> _PROBLEM_:
The expected output is each entry, given again exactly.

# # #

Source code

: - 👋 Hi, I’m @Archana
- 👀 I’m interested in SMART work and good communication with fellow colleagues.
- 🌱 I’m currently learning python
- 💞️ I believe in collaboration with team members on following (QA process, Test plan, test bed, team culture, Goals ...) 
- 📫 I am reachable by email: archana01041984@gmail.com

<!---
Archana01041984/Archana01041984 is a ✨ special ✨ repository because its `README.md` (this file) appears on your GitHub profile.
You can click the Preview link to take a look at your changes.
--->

# # #

> _REPLY TO THE TASK_:
Source code

: - 👋 Hi, I’m @Archana
- 👀 I’m interested in SMART work and good communication with fellow colleagues.
- 🌱 I’m currently learning python
- 💞️ I believe in collaboration with team members on following (QA process, Test plan, test bed, team culture, Goals ...) 
- 📫 I am reachable by email: archana01041984@gmail.com

<!---
Archana01041984/Archana01041984 is a ✨ special ✨ repository because its `README.md` (this file) appears on your GitHub profile.
You can click the Preview link to take a look at your changes.
--->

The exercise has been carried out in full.